Le  03 septembre 2014,
Michel Rovélas, Stonko Lewest, Théodore Louis, Thierry Lima


NOTE

‘’ Les visites  de la construction  du Mémorial acte en cours, sont  certes  sympathiques mais sont cruellement déficitaires en informations utiles à la réflexion’’.


D’autre part, tout ce qui se montrera dans cet édifice en plus de l’édifice lui-même, le sera pour défendre une idée, une philosophie, un point de vue. Et cela est incontournable.
Pourquoi ? Parce que les objets sont aussi des signes. Ils expriment du sens.

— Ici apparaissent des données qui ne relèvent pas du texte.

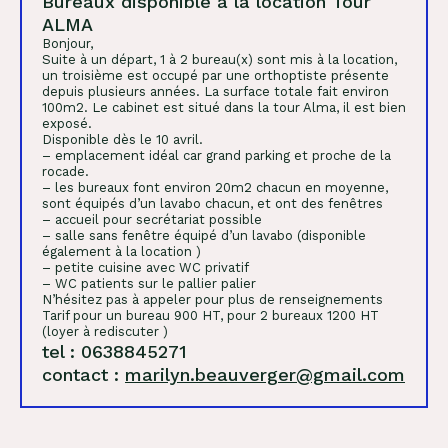
Bureaux disponible à la location Tour
ALMA
Bonjour,
Suite à un départ, 1 à 2 bureau(x) sont mis à la location,
un troisième est occupé par une orthoptiste présente
depuis plusieurs années. La surface totale fait environ
100m2. Le cabinet est situé dans la tour Alma, il est bien
exposé.
Disponible dès le 10 avril.
– emplacement idéal car grand parking et proche de la
rocade.
– les bureaux font environ 20m2 chacun en moyenne,
sont équipés d’un lavabo chacun, et ont des fenêtres
– accueil pour secrétariat possible
– salle sans fenêtre équipé d’un lavabo (disponible
également à la location )
– petite cuisine avec WC privatif
– WC patients sur le pallier palier
N’hésitez pas à appeler pour plus de renseignements
Tarif pour un bureau 900 HT, pour 2 bureaux 1200 HT
(loyer à rediscuter )
tel : 0638845271
contact :
marilyn.beauverger@gmail.com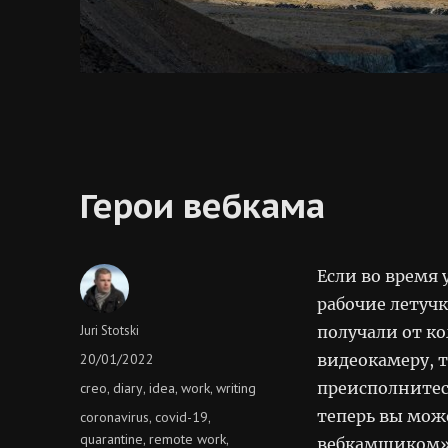
Герои вебкама
Если во время
рабочие летучк
Author
Juri Stotski
получали от ко
Posted
20/01/2022
видеокамеру, 
on
Categories
преисполнитес
creo
diary
idea
work
writing
,
,
,
,
теперь вы може
Tags
coronavirus
covid-19
,
,
quarantine
remote work
,
,
вебкамщиком»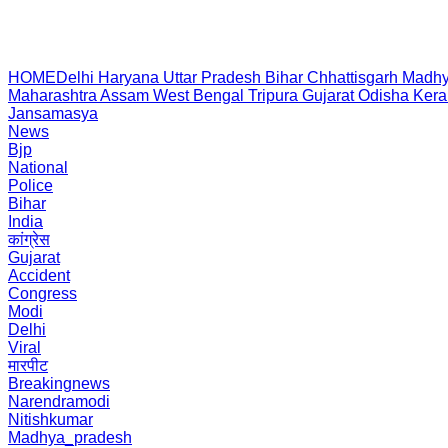
HOME
Delhi
Haryana
Uttar Pradesh
Bihar
Chhattisgarh
Madhy
Maharashtra
Assam
West Bengal
Tripura
Gujarat
Odisha
Kera
Jansamasya
News
Bjp
National
Police
Bihar
India
कांग्रेस
Gujarat
Accident
Congress
Modi
Delhi
Viral
मारपीट
Breakingnews
Narendramodi
Nitishkumar
Madhya_pradesh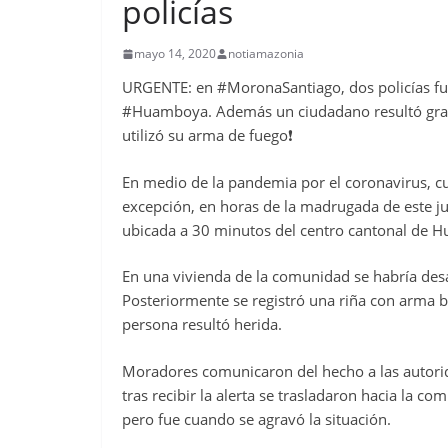
policías
mayo 14, 2020
notiamazonia
URGENTE: en #MoronaSantiago, dos policías f
#Huamboya. Además un ciudadano resultó grav
utilizó su arma de fuego❗
En medio de la pandemia por el coronavirus, cu
excepción, en horas de la madrugada de este j
ubicada a 30 minutos del centro cantonal de H
En una vivienda de la comunidad se habría desar
Posteriormente se registró una riña con arma bla
persona resultó herida.
Moradores comunicaron del hecho a las autorid
tras recibir la alerta se trasladaron hacia la com
pero fue cuando se agravó la situación.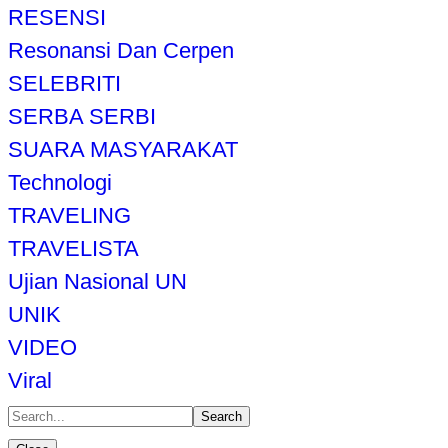
RESENSI
Resonansi Dan Cerpen
SELEBRITI
SERBA SERBI
SUARA MASYARAKAT
Technologi
TRAVELING
TRAVELISTA
Ujian Nasional UN
UNIK
VIDEO
Viral
Search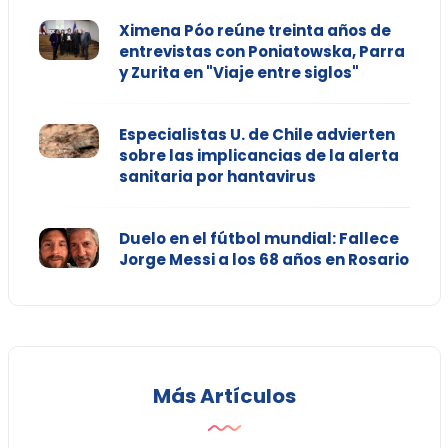
Ximena Póo reúne treinta años de
entrevistas con Poniatowska, Parra
y Zurita en "Viaje entre siglos"
Especialistas U. de Chile advierten
sobre las implicancias de la alerta
sanitaria por hantavirus
Duelo en el fútbol mundial: Fallece
Jorge Messi a los 68 años en Rosario
Más Artículos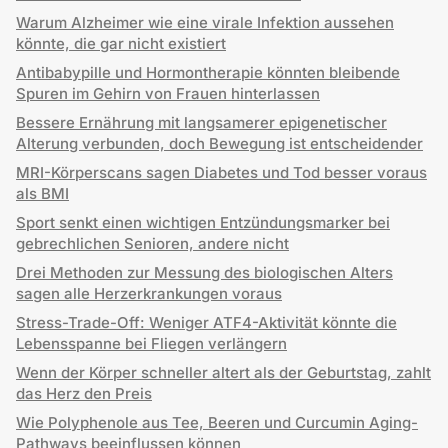
Warum Alzheimer wie eine virale Infektion aussehen
könnte, die gar nicht existiert
Antibabypille und Hormontherapie könnten bleibende
Spuren im Gehirn von Frauen hinterlassen
Bessere Ernährung mit langsamerer epigenetischer
Alterung verbunden, doch Bewegung ist entscheidender
MRI-Körperscans sagen Diabetes und Tod besser voraus
als BMI
Sport senkt einen wichtigen Entzündungsmarker bei
gebrechlichen Senioren, andere nicht
Drei Methoden zur Messung des biologischen Alters
sagen alle Herzerkrankungen voraus
Stress-Trade-Off: Weniger ATF4-Aktivität könnte die
Lebensspanne bei Fliegen verlängern
Wenn der Körper schneller altert als der Geburtstag, zahlt
das Herz den Preis
Wie Polyphenole aus Tee, Beeren und Curcumin Aging-
Pathways beeinflussen können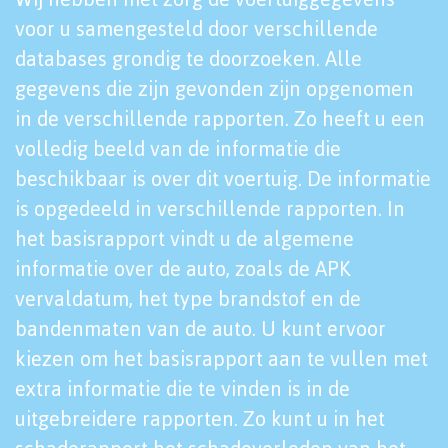
voor u samengesteld door verschillende
databases grondig te doorzoeken. Alle
gegevens die zijn gevonden zijn opgenomen
in de verschillende rapporten. Zo heeft u een
volledig beeld van de informatie die
beschikbaar is over dit voertuig. De informatie
is opgedeeld in verschillende rapporten. In
het basisrapport vindt u de algemene
informatie over de auto, zoals de APK
vervaldatum, het type brandstof en de
bandenmaten van de auto. U kunt ervoor
kiezen om het basisrapport aan te vullen met
extra informatie die te vinden is in de
uitgebreidere rapporten. Zo kunt u in het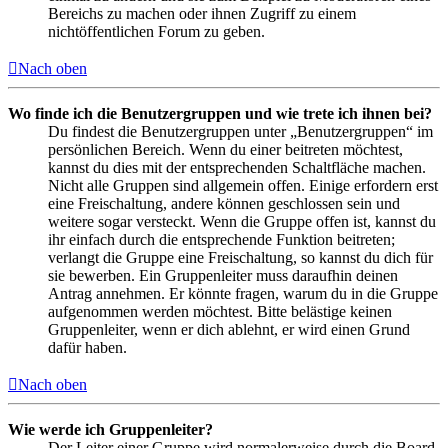
Bereichs zu machen oder ihnen Zugriff zu einem
nichtöffentlichen Forum zu geben.
Nach oben
Wo finde ich die Benutzergruppen und wie trete ich ihnen bei?
Du findest die Benutzergruppen unter „Benutzergruppen“ im
persönlichen Bereich. Wenn du einer beitreten möchtest,
kannst du dies mit der entsprechenden Schaltfläche machen.
Nicht alle Gruppen sind allgemein offen. Einige erfordern erst
eine Freischaltung, andere können geschlossen sein und
weitere sogar versteckt. Wenn die Gruppe offen ist, kannst du
ihr einfach durch die entsprechende Funktion beitreten;
verlangt die Gruppe eine Freischaltung, so kannst du dich für
sie bewerben. Ein Gruppenleiter muss daraufhin deinen
Antrag annehmen. Er könnte fragen, warum du in die Gruppe
aufgenommen werden möchtest. Bitte belästige keinen
Gruppenleiter, wenn er dich ablehnt, er wird einen Grund
dafür haben.
Nach oben
Wie werde ich Gruppenleiter?
Der Leiter einer Gruppe wird normalerweise durch die Board-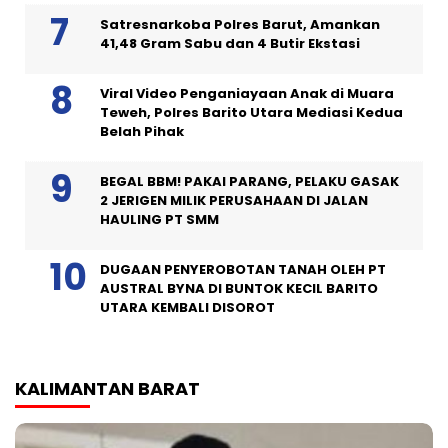
Satresnarkoba Polres Barut, Amankan
41,48 Gram Sabu dan 4 Butir Ekstasi
Viral Video Penganiayaan Anak di Muara
Teweh, Polres Barito Utara Mediasi Kedua
Belah Pihak
BEGAL BBM! PAKAI PARANG, PELAKU GASAK
2 JERIGEN MILIK PERUSAHAAN DI JALAN
HAULING PT SMM
DUGAAN PENYEROBOTAN TANAH OLEH PT
AUSTRAL BYNA DI BUNTOK KECIL BARITO
UTARA KEMBALI DISOROT
KALIMANTAN BARAT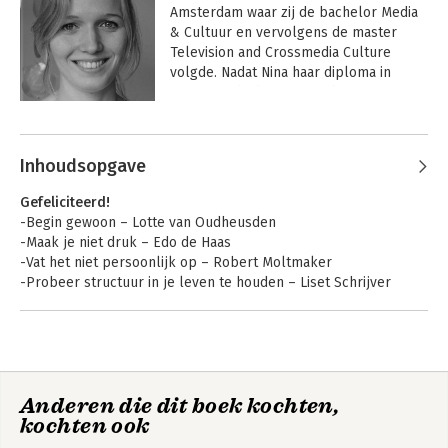
Amsterdam waar zij de bachelor Media 
& Cultuur en vervolgens de master 
Television and Crossmedia Culture 
volgde. Nadat Nina haar diploma in 
ontvangst had genomen, begon zij met 
goede moed aan haar zoektocht naar 
een leuke baan. Dat bleek geen 
gemakkelijke. Televisiewetenschappers 
Inhoudsopgave
worden zelden of nooit gezocht. Ze 
besloot haar werkloze periode te 
Gefeliciteerd!
gebruiken om lotgenoten met 
-Begin gewoon – Lotte van Oudheusden
inspirerende verhalen op te zoeken. De 
-Maak je niet druk – Edo de Haas
verhalen bundelde ze in dit boek. Ook 
-Vat het niet persoonlijk op – Robert Moltmaker
geeft ze workshops en lezingen over 
-Probeer structuur in je leven te houden – Liset Schrijver
de arbeidsmarkt voor vers 
afgestudeerden.
Wat is er aan de hand?
-Voeg waarde tor aan jezelf – Annemarie Appelman
-Wees een beetje rebels – Ralf Beckers
-Kom er ook achter wat je niet wil – Nadine van der Wal
Anderen die dit boek kochten,
kochten ook
Strategie 1: Bij jezelf beginnen
-Ga doelgericht te werk – Robbert Maas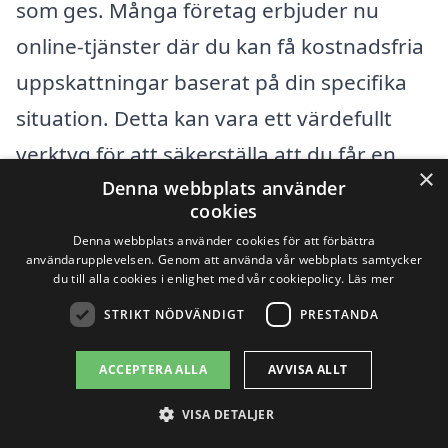
som ges. Många företag erbjuder nu
online-tjänster där du kan få kostnadsfria
uppskattningar baserat på din specifika
situation. Detta kan vara ett värdefullt
verktyg för att säkerställa att du får en
×
rimlig och konkurrenskraftig kostnad för
Denna webbplats använder
cookies
avloppsrensning.
Denna webbplats använder cookies för att förbättra
användarupplevelsen. Genom att använda vår webbplats samtycker
du till alla cookies i enlighet med vår cookiepolicy.
Läs mer
Sammanfattningsvis är det flera faktorer
STRIKT NÖDVÄNDIGT
PRESTANDA
som påverkar priset på avloppsrensning i
Gullbranna, och genom att göra ordentlig
ACCEPTERA ALLA
AVVISA ALLT
research och jämföra olika alternativ kan
VISA DETALJER
du hitta den bästa lösningen för dina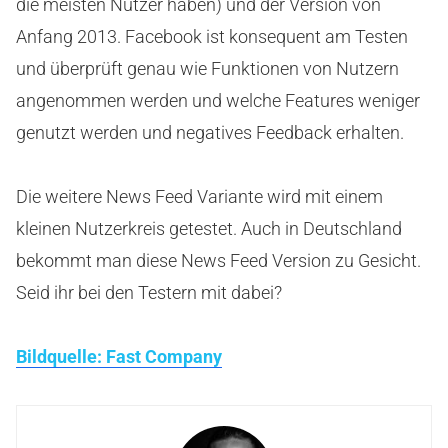
die meisten Nutzer haben) und der Version von
Anfang 2013. Facebook ist konsequent am Testen
und überprüft genau wie Funktionen von Nutzern
angenommen werden und welche Features weniger
genutzt werden und negatives Feedback erhalten.
Die weitere News Feed Variante wird mit einem
kleinen Nutzerkreis getestet. Auch in Deutschland
bekommt man diese News Feed Version zu Gesicht.
Seid ihr bei den Testern mit dabei?
Bildquelle: Fast Company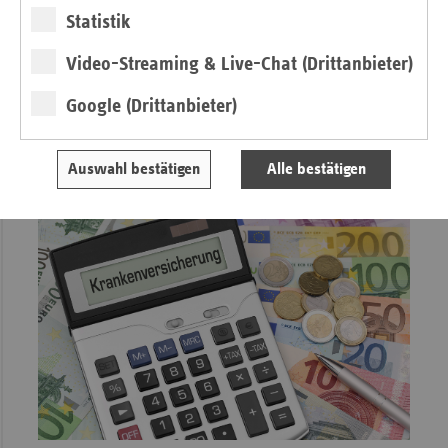
Kinderlose Mitglieder haben in der Pflegeversicherung
Statistik
einen Beitragszuschlag in Höhe von 0,6 Prozent zu zahlen.
Ausgenommen sind Personen, die das 23. Lebensjahr noch
Video-Streaming & Live-Chat (Drittanbieter)
nicht vollendet haben oder vor dem 01.01.1940 geboren
sind.
» Lesen
Google (Drittanbieter)
Auswahl bestätigen
Alle bestätigen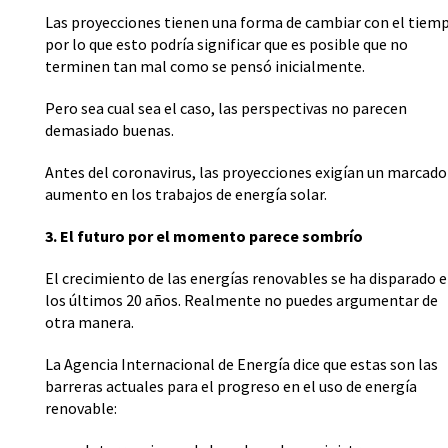
Las proyecciones tienen una forma de cambiar con el tiem
por lo que esto podría significar que es posible que no
terminen tan mal como se pensó inicialmente.
Pero sea cual sea el caso, las perspectivas no parecen
demasiado buenas.
Antes del coronavirus, las proyecciones exigían un marcado
aumento en los trabajos de energía solar.
3. El futuro por el momento parece sombrío
El crecimiento de las energías renovables se ha disparado 
los últimos 20 años. Realmente no puedes argumentar de
otra manera.
La Agencia Internacional de Energía dice que estas son las
barreras actuales para el progreso en el uso de energía
renovable: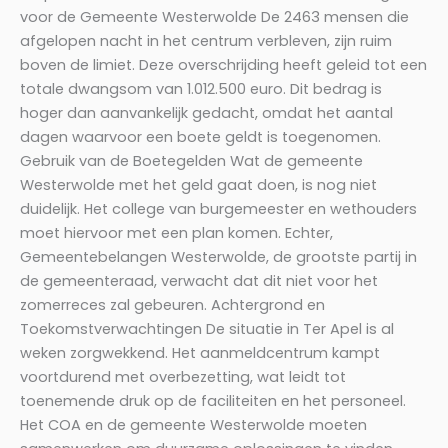
voor de Gemeente Westerwolde De 2463 mensen die
afgelopen nacht in het centrum verbleven, zijn ruim
boven de limiet. Deze overschrijding heeft geleid tot een
totale dwangsom van 1.012.500 euro. Dit bedrag is
hoger dan aanvankelijk gedacht, omdat het aantal
dagen waarvoor een boete geldt is toegenomen.
Gebruik van de Boetegelden Wat de gemeente
Westerwolde met het geld gaat doen, is nog niet
duidelijk. Het college van burgemeester en wethouders
moet hiervoor met een plan komen. Echter,
Gemeentebelangen Westerwolde, de grootste partij in
de gemeenteraad, verwacht dat dit niet voor het
zomerreces zal gebeuren. Achtergrond en
Toekomstverwachtingen De situatie in Ter Apel is al
weken zorgwekkend. Het aanmeldcentrum kampt
voortdurend met overbezetting, wat leidt tot
toenemende druk op de faciliteiten en het personeel.
Het COA en de gemeente Westerwolde moeten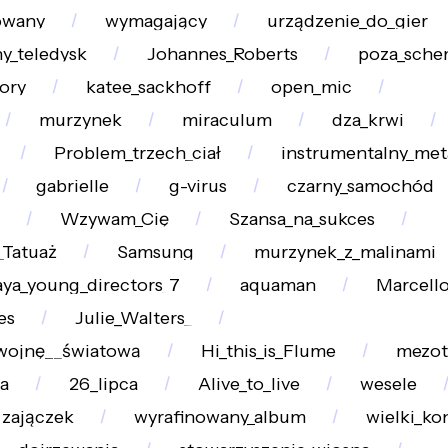
owany
wymagający
urządzenie_do_gier
y_teledysk
Johannes_Roberts
poza_sche
ory
katee_sackhoff
open_mic
murzynek
miraculum
dza_krwi
Problem_trzech_ciał
instrumentalny_met
gabrielle
g-virus
czarny_samochód
Wzywam_Cię
Szansa_na_sukces
_Tatuaż
Samsung
murzynek_z_malinami
ya_young_directors_7
aquaman
Marcell
es
Julie_Walters_
wojnę__światową
Hi_this_is_Flume
mezot
a
26_lipca
Alive_to_live
wesele
zajączek
wyrafinowany_album
wielki_ko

Autant la chaise, la table, que le manuscrit, un tableau, qu’une sculpture. ..

Si l’homme est naturellement un producteur de sens, il est capable d’expliquer le sens des objets qu’il choisi, et expliquer pourquoi il les choisit.
Car enfin,  il faut bien des critères pour choisir ou acheter une œuvre qu’on destine  précisément à un mémorial acte !

De même, il nous semble  nécessaire que les financements  envisagés pour la constitution  d’un fond muséal qui ne dit pas son nom,  soient publiés.